Nothing remarkable about this one, but it’s a fun watch with no major problems. The fact that the Mr. Rich Guy is named “Steve Rogers” just clawed at my brain every time they said it, though.
G.I. Samurai (1979) – Three different units (squads? clumps?) of Japanese Self-Defense Forces — a tank-and-jeep, a boat, and a helicopter — find themselves inexplicably transported four hundred years back in time, into the “warring states” era. Fortunately, their ranking officer, Lt. Iba, is played by Sonny Chiba, who’s pretty much a samurai himself. Thanks to the Resident Nerd among the soldiers, their plan becomes one of changing the past as much as possible, so that whatever force brought them here will have an “aftershock” and pull them back. (You don’t see THAT in most time travel movies.)
Of course, American viewers suffer by not having the background in Japanese history that would fill in all the unspoken lacunae, but the movie’s got a few problems of its own: there’s a long but ultimately pointless subplot about a trio of soldiers stealing the boat and becoming rape-and-pillage pirates until Iba brings them down, the soldiers act as if their fuel and ammo are limitless until the battle where everything runs out, and there are some insanely bad music choices throughout. That said, there are huge, full-scale battles that show that a bazillion archers and swordsmen can hold their own against modern armaments through sheer force of numbers.

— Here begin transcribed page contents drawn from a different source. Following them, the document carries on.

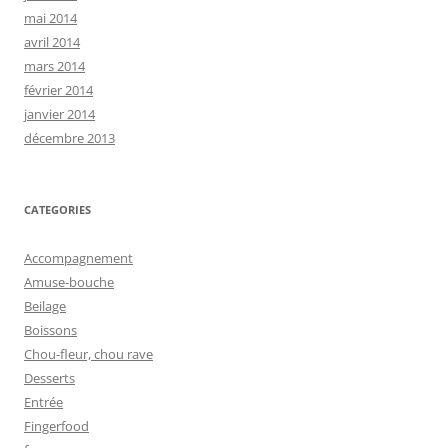
mai 2014
avril 2014
mars 2014
février 2014
janvier 2014
décembre 2013
CATEGORIES
Accompagnement
Amuse-bouche
Beilage
Boissons
Chou-fleur, chou rave
Desserts
Entrée
Fingerfood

Kill, Baby… Kill! (1966) – The English title makes it sound like a ’70s-era giallo or slasher flick. On the other hand, its original Italian title, Operazione paura (literally “Operation Fear”) makes it sound like a euro-spy thriller. In reality, its a historical ghost yarn of a piece with the horror movies that Hammer was making during the same decade, complete with a vaguely German rural setting and an academic man of science who initially scoffs at the peasants’ superstition but finds that the uncanny phenomena around him are more than his ever-so-modern rationality can explain. Director Mario Bava uses the swaths of color and the slow camera movements that are his trademarks, and they almost make up for some plot holes the size of Bavaria and dialog that, at least in the English dub, raises more questions than it answers.